FORMER solider Karl Mowatt says he was lucky to be shot in Afghanistan.

The bullet from a Taliban gunman’s weapon lodged in his kidney as he fought with the Parachute Regiment in the Helmand Province.

After being badly wounded in the Taliban gun battle in May 2006, the former Para from Denby Dale underwent emergency surgery – and the doctors uncovered a potentially fatal cancer.

Karl

Doctors told the 28-year-old that the stage four kidney tumour had not been discovered, he would have been dead in his early thirties.

Now, after months of treatment first to his war wounds, followed by radiotherapy for his cancer, the soldier is still fighting.

Astonishing doctors, on Saturday he will compete in a kickboxing bout in the Closed Combat Arena Championships for the Northern middleweight title.

He said: “I joined the Army at 15 years and nine months.

“I always wanted to be in the Army.

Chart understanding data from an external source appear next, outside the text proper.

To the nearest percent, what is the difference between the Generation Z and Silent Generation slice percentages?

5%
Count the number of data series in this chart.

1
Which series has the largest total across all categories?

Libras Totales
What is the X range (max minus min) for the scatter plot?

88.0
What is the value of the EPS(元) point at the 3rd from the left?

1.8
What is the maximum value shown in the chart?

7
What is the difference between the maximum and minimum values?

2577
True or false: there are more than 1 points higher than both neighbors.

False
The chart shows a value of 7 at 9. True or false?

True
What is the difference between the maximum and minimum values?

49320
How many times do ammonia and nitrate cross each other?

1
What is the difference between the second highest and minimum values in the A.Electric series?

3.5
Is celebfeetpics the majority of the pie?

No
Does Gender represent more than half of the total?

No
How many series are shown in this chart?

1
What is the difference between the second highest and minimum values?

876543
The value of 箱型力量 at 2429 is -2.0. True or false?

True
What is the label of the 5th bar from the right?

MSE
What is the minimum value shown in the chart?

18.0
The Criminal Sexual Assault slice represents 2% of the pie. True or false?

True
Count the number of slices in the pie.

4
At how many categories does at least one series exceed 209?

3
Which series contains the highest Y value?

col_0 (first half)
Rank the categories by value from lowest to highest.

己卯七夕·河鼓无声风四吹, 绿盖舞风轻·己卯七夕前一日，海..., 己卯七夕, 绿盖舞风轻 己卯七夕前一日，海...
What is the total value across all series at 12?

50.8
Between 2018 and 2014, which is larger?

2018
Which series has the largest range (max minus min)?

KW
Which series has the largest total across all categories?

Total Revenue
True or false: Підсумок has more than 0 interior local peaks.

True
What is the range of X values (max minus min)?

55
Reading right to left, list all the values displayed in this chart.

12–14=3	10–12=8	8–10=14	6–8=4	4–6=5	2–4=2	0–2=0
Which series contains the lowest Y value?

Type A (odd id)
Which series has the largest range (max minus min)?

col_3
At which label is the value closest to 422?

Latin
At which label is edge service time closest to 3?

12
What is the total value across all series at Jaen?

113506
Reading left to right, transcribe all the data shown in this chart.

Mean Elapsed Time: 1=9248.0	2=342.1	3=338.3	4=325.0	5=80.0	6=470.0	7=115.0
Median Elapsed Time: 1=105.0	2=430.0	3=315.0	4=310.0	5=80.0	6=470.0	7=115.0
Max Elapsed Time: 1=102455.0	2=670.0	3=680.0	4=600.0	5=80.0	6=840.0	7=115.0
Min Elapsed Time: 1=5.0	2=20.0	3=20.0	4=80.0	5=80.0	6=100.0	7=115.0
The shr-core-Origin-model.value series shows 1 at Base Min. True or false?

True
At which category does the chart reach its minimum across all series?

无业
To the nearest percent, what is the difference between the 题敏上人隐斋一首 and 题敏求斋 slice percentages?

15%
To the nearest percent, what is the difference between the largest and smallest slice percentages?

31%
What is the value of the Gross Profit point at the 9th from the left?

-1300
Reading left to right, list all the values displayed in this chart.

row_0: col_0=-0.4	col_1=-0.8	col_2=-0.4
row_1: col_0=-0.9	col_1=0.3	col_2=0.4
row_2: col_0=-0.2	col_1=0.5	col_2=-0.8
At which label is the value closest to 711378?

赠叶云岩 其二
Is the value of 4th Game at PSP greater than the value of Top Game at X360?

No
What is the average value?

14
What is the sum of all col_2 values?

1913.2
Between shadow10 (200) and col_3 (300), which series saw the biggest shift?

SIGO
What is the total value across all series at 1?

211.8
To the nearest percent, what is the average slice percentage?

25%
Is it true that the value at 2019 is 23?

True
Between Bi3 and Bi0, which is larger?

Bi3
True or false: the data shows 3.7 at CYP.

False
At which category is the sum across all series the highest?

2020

My dad was a wagon driver and when I was in Ireland with him I saw some of the Paras and I just wanted to be part of it.

“I signed up as soon as I could.

“I joined the former Duke of Wellingtons Regiment and later became a Para.

“ I did numerous tours, including Kosovo and several times in Iraq and Afghanistan.

“It was on one of the tours in Afghanistan that I was in action near Sangin and I was shot in the groin, but the bullet lodged in my kidney.

“I lost four pints of blood and I flatlined, so technically I died.

“The treatment took place in Selly Oak hospital in Birmingham for surgery and it was there they found the cancer.